#### Material provided

----

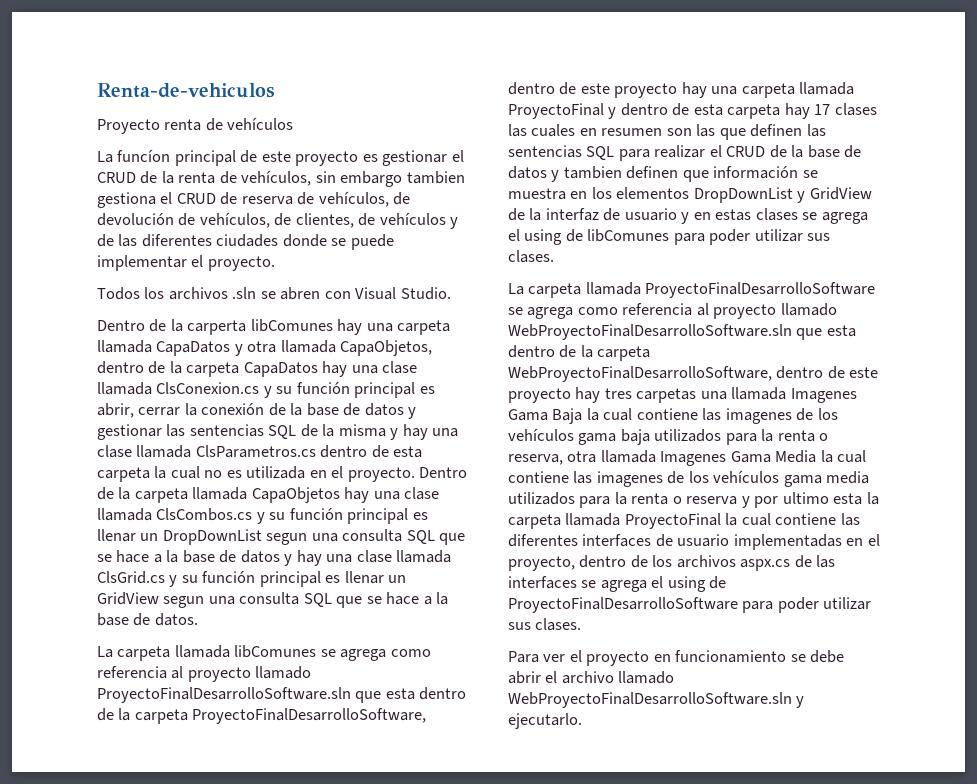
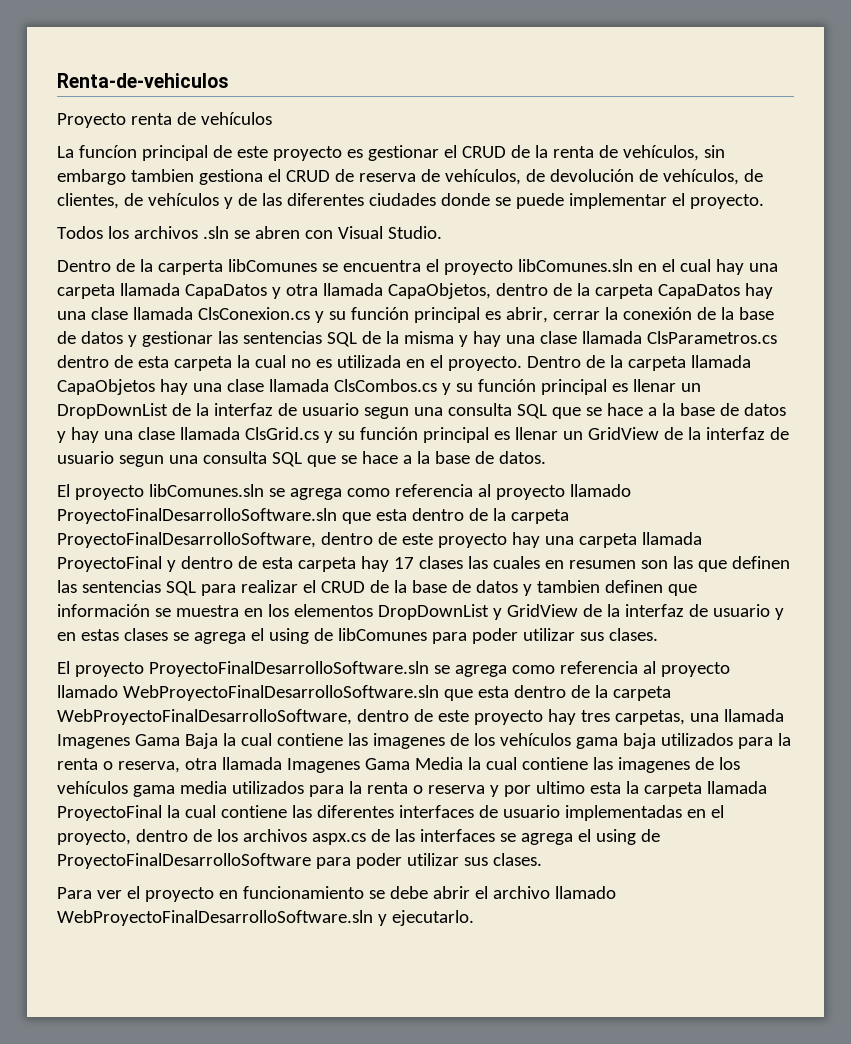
(333, 325) none -> [321,259,711,275] se encuentra el proyecto libComunes.sln en el cual
(262, 537) none -> [171,403,359,416] de la interfaz de usuario
(159, 598) none -> [663,427,789,440] [57,451,114,464] de la interfaz de usuario
[97,645,317,661] La carpeta llamada libComunes -> [57,484,264,500] El proyecto libComunes.sln
[508,282,876,298] La carpeta llamada ProyectoFinalDesarrolloSoftware -> [57,661,429,677] El proyecto ProyectoFinalDesarrolloSoftware.sln
[636,388,697,403] carpetas -> [614,710,685,725] carpetas,

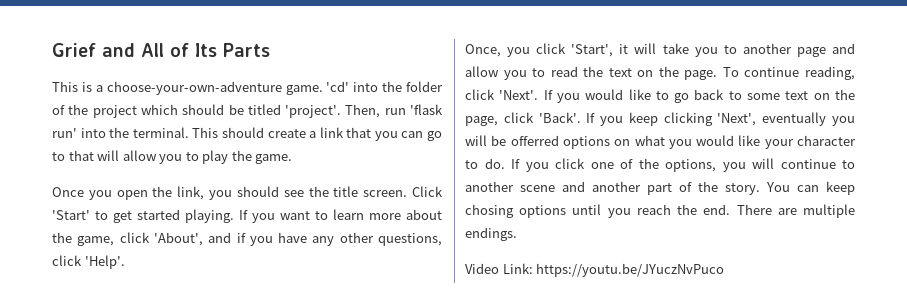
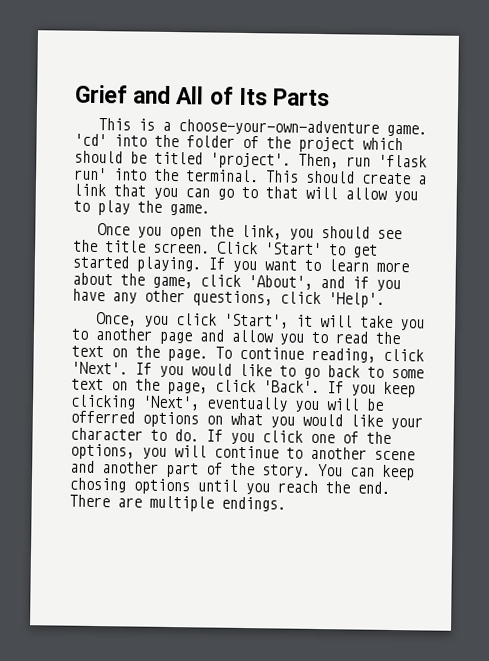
[465,263,725,277] // Video Link: https://youtu.be/JYuczNvPuco -> (286, 504) none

----

#### Required action
The expected output is the whole listing, word for word, minus its pictures.

#### Answer for the task
(333, 325) none -> [321,259,711,275] se encuentra el proyecto libComunes.sln en el cual
(262, 537) none -> [171,403,359,416] de la interfaz de usuario
(159, 598) none -> [663,427,789,440] [57,451,114,464] de la interfaz de usuario
[97,645,317,661] La carpeta llamada libComunes -> [57,484,264,500] El proyecto libComunes.sln
[508,282,876,298] La carpeta llamada ProyectoFinalDesarrolloSoftware -> [57,661,429,677] El proyecto ProyectoFinalDesarrolloSoftware.sln
[636,388,697,403] carpetas -> [614,710,685,725] carpetas,

[465,263,725,277] // Video Link: https://youtu.be/JYuczNvPuco -> (286, 504) none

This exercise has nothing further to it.